John Bolton is a former Bush administration official who’s been a key advisor to Donald Trump and is reportedly being rumored for a top role at the State Department. Despite saying he was against the Iraq War, Trump has curiously latched onto Bolton, a neocon war hawk who has been wrong about so, so many things:
Bolton has long been one of the most hawkish of all the neoconservative hawks. He was part of the Bush-Cheney crew that claimed Saddam Hussein had amassed weapons of mass destruction and that war was the only option. As a top State Department official prior to the 2003 Iraq invasion, Bolton pushed the false claims that Iraq had obtained aluminum tubes and uranium for its supposed nuclear weapons program. He was also a supporter of a conspiracy theorist named Laurie Mylroie who contended that Saddam was behind the 9/11 attacks. Before Bush launched the Iraq War, Bolton predicted that "the American role actually will be fairly minimal." (In 1997, he was one of several conservatives who wrote to President Bill Clinton and urged him to attack Saddam.)

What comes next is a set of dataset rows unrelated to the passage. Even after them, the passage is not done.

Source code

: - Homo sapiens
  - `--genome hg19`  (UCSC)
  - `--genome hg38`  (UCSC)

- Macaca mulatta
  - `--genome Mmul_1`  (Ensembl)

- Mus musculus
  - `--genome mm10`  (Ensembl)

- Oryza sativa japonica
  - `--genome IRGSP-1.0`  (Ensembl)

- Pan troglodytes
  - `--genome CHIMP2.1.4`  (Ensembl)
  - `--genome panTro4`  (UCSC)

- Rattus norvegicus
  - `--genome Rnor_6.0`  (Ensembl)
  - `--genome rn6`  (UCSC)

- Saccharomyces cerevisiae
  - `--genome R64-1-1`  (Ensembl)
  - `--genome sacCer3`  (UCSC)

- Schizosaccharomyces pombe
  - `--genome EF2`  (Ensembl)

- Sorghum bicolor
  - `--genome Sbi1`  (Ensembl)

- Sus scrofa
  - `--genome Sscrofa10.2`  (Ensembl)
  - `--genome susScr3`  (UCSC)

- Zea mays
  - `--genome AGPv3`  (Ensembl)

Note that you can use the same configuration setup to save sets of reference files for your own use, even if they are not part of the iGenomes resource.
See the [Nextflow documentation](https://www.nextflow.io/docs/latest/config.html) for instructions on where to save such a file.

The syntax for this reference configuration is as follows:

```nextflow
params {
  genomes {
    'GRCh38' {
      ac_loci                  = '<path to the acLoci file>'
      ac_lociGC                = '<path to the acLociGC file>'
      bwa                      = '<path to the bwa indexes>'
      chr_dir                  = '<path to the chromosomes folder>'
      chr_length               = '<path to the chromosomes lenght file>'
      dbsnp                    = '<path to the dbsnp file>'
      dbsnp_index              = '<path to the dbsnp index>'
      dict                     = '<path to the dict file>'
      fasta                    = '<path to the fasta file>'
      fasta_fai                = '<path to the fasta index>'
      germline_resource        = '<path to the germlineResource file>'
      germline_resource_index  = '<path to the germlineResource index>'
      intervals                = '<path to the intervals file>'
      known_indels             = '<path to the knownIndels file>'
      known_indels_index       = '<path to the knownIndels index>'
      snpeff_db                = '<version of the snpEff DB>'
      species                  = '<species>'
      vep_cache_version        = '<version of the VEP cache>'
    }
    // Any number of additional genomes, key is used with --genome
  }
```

Even with all of the information we have now (which we had then), as of May 2016 John Bolton still said invading Iraq was the right thing to do.
Yesterday he appeared on Fox News to address the allegations of Russian election hacking (and possible collusion with the Trump campaign) and he floated something that sounds like a FW: FW: FW: FW: FW email from your crazy uncle, that the whole outrageous affair could be a "false flag" by the Obama administration:
It is not at all clear to me, just viewing this from the outside, that this hacking into the [Democratic National Committee] and the [Republican National Committee] was not a false flag operation,” he told Fox News’s Eric Shawn on Sunday.
When pressed about his use of the phrase “false flag” and whether he was accusing an entity in the U.S. of involvement, Bolton said, “We just don’t know.”
“But I believe that intelligence has been politicized in the Obama administration to a very significant degree.”
The Obama administration that was so concerned it didn’t publicize the report from 17 different intelligence agencies concluding Russia was interfering in the election and actively working to elect Donald Trump, because they didn’t want the appearance of being political? We won’t link to any of the conspiracy websites Republicans apparently rely on for news these days, but this is insane. The man in the interview below, the same one who wrote an op-ed for the New York Times last year saying the United States should drop a nuclear bomb on Iran, needs to be kept as far away from the State Department and U.S. foreign policy as humanly possible.